11.23. Dos minutos. Una brújula cuelga debajo de llaves coloniales pueblerinas, recolectadas en intrascendentes excursiones. ¿Echaría atrás mi recuerdo como mis vecinos de arriba? Gritan los niños a veces y sobre la noche de la pradera gringa vuelve a correr el jinete sin cabeza. ¿O soy yo el que grito y el refugiado? El reloj apenas avanza y ya he disparado tres tiros. Arrojo los otros tres al basurero y observo las semillitas de ajonjolí que se pegan al bronce. Miro la oscuridad. Hasta el foco de la puerta de entrada se quemó. Sou caipira, insiste Elis, y le digo que lo mismo, que mi historia la inventaron para ponerme espaldas y hombros antes de lanzarme al ruedo.
Medianoche. Supuestamente el tiempo expiró. El primer minuto deduzco ser el de la muerte, pero a las doce y tres sigo enfrente del ordenador y el gmail apila fotos y nombres de novias en los extremos del mundo que se ofrecen para venir a compartir el lecho de un barbado canoso, que no viejo, que no. A alguna me gustaría decirle que más que conocerla preferiría ver Krasnodar, antes que Donald Trump incendie el mundo y los campos salvajes a orillas del Dniester pasen a flotar como humo.

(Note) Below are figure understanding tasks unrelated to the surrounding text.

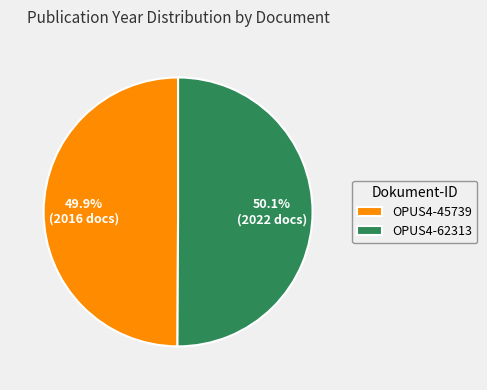

To the nearest percent, what portion does OPUS4-62313 represent?

50%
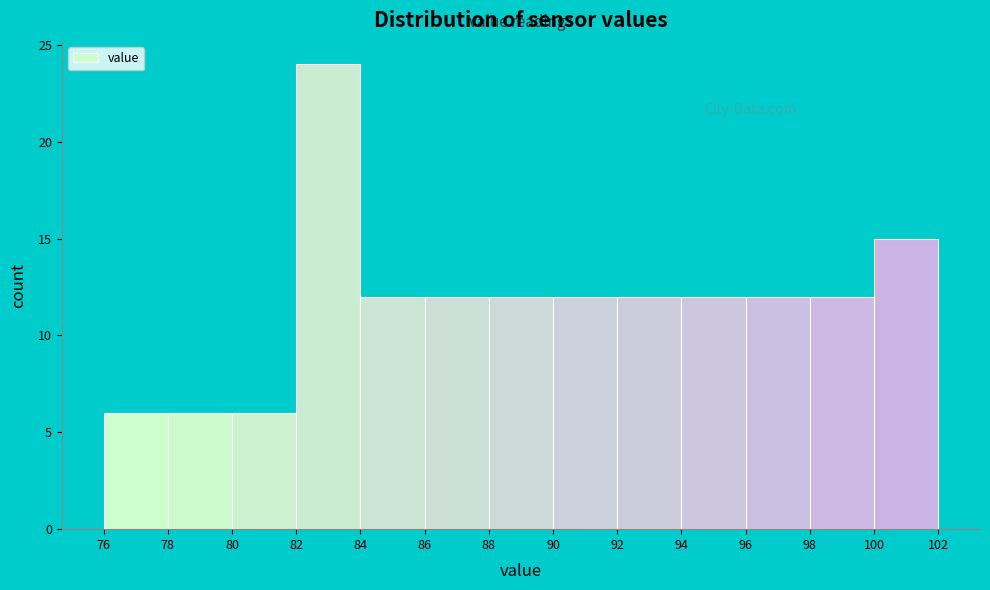

Reading left to right, list every bar in this chart as the range it spans on the x-axis followed by its height. The values are not printed on the chart, so give them approximately, as read against the axis.

76 to 78: 6
78 to 80: 6
80 to 82: 6
82 to 84: 24
84 to 86: 12
86 to 88: 12
88 to 90: 12
90 to 92: 12
92 to 94: 12
94 to 96: 12
96 to 98: 12
98 to 100: 12
100 to 102: 15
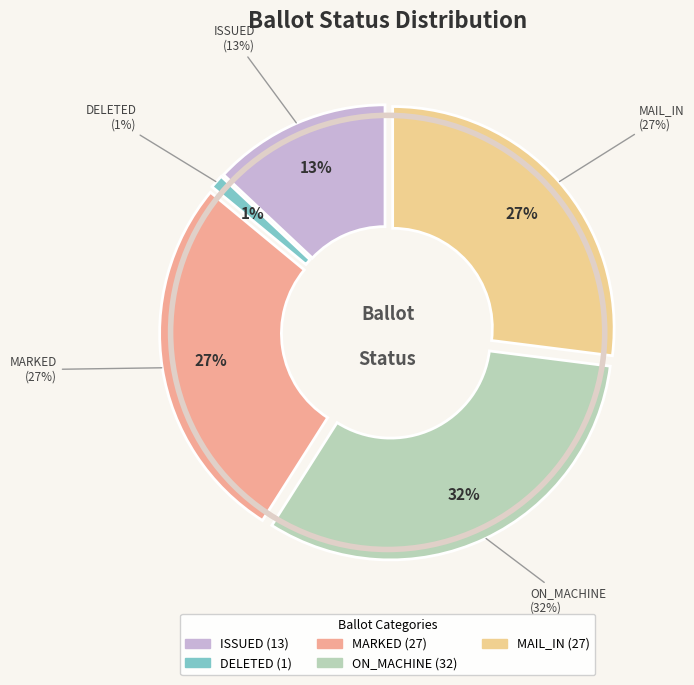

What is the smallest slice in the pie chart?

DELETED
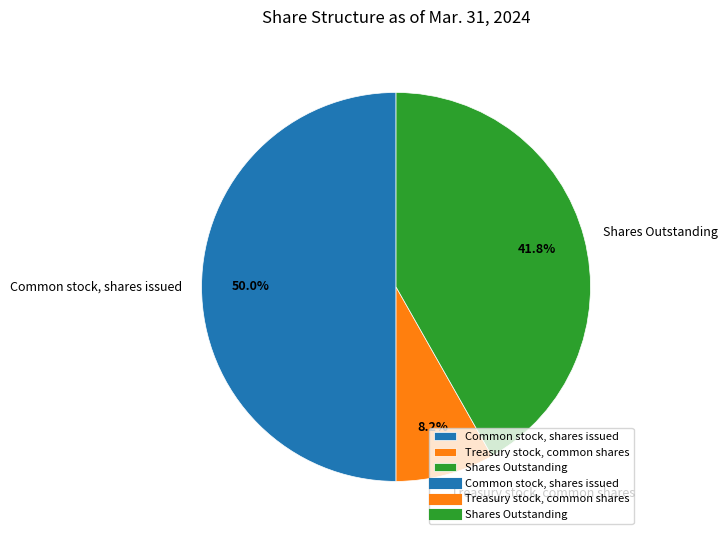

To the nearest percent, what is the average slice percentage?

33%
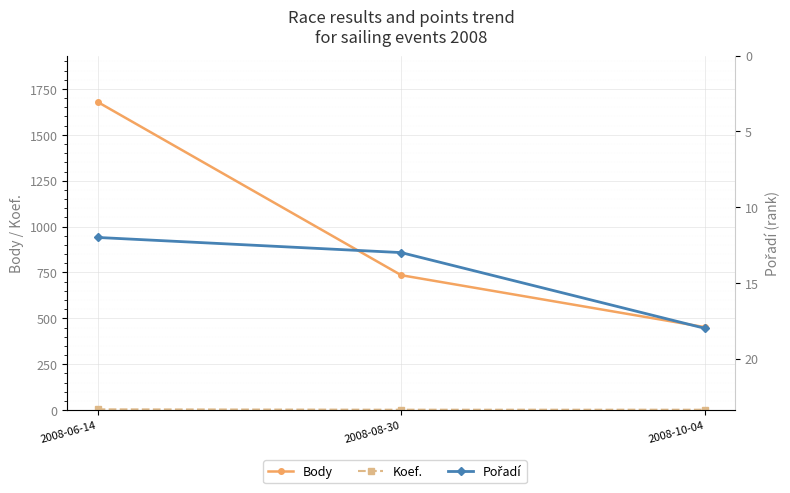

Where does the Body series first go above 735?

2008-06-14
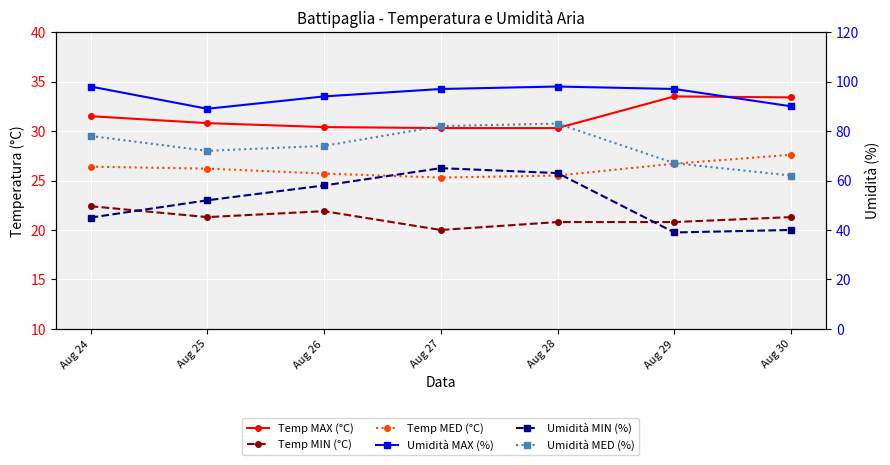

What is the difference between the highest and lowest values at Aug 25?

67.7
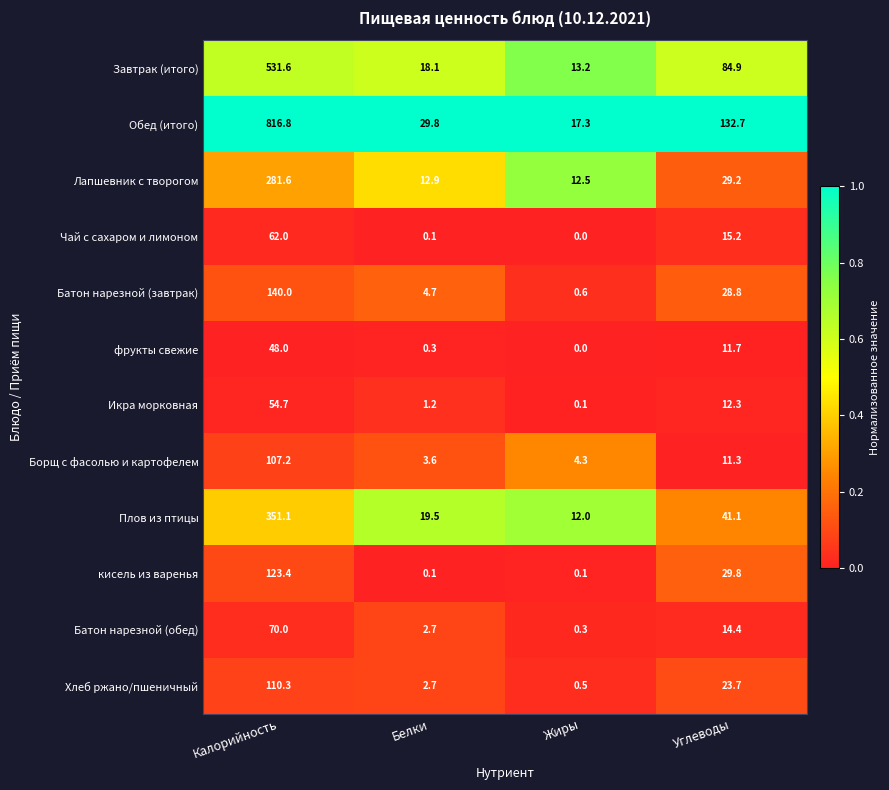

Which series has the largest total across all categories?

Обед (итого)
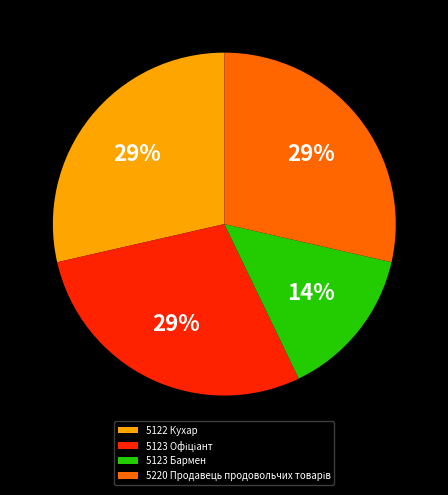

Which has a higher value, 5123 Бармен or 5122 Кухар?

5122 Кухар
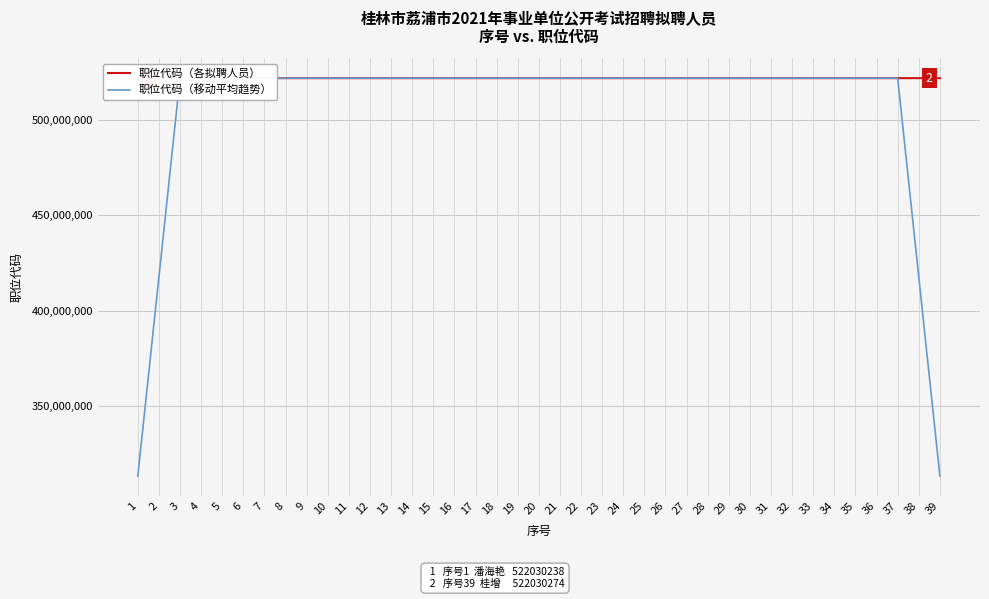

Which series ends up on top after the final intersection of 职位代码（移动平均趋势） and 职位代码（各拟聘人员）?

职位代码（各拟聘人员）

Intervalo de horas. Desasociarme de lo que la luz descubre. No pongo, ni hay, rosas amarillas alrededor para excitar la imaginación. Escribo de noche, con cerrado entorno que termina en el fin de un foco de 75. Ya que no hay cueva, que si la hubiera, allí estaría, tomándome esta leche diluida en agua que sabe a vacío. Pasan nombres de ciudades. Zhitomir, recuerdo, 1648 y 1942, la tragedia no respeta siglos.
Cierro con cuidado los bordes carmesíes de la bolsa de basura y la saco al patio. Ligia, Marco, Omar duermen. Tres cucarachas discurren con amistad acerca de las bondades de la humedad. Limpio las balas que saqué del basurero y apunto. Con una mato tres… cucarachas y soplo: revolución mexicana.
Pan francés, miel orgánica. Sobre la mesa los objetos se confabulan para eliminar la noche. Por ahí hierve el café. Elis agoniza en el zaguán, ni el suave portugués la salva. Saudosa maloca: cabaña tristona, hogar tristeante, dormitorio tristoso. La caldera grita como el tren al sur, el tren de las once, el tren del trabajo. Casi las seis. Me quedan dos minutos para despertar y ninguna bala.